WHAT YOU SHOULD DO
Turn every line of text in the records into a JSON list of strings, one string per line, and leave out blank lines and the pictures.

[Data excerpts]

..........

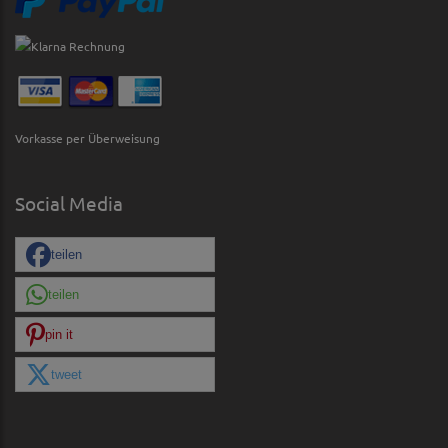
Vorkasse per Überweisung
Social Media
teilen
teilen
pin it
tweet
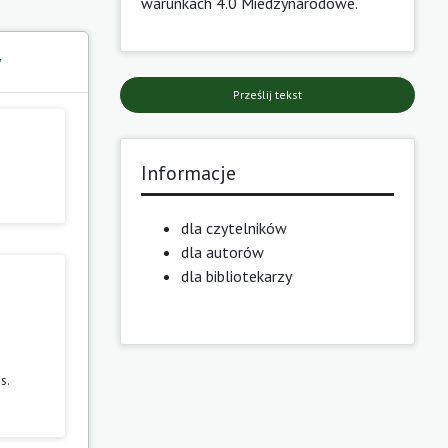
warunkach 4.0 Miedzynarodowe
.
y
Prześlij tekst
Informacje
dla czytelników
dla autorów
dla bibliotekarzy
s.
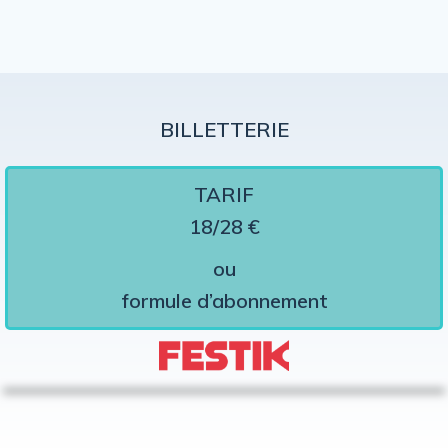
BILLETTERIE
TARIF
18/28 €
ou
formule d’abonnement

..........

SOLUTION TO THIS PROBLEM
[
  "Vorkasse per Überweisung",
  "Social Media",
  "teilen",
  "teilen",
  "pin it",
  "tweet",
  "warunkach 4.0 Miedzynarodowe",
  ".",
  "y",
  "Prześlij tekst",
  "Informacje",
  "dla czytelników",
  "dla autorów",
  "dla bibliotekarzy",
  "s.",
  "BILLETTERIE",
  "TARIF",
  "18/28 €",
  "ou",
  "formule d’abonnement"
]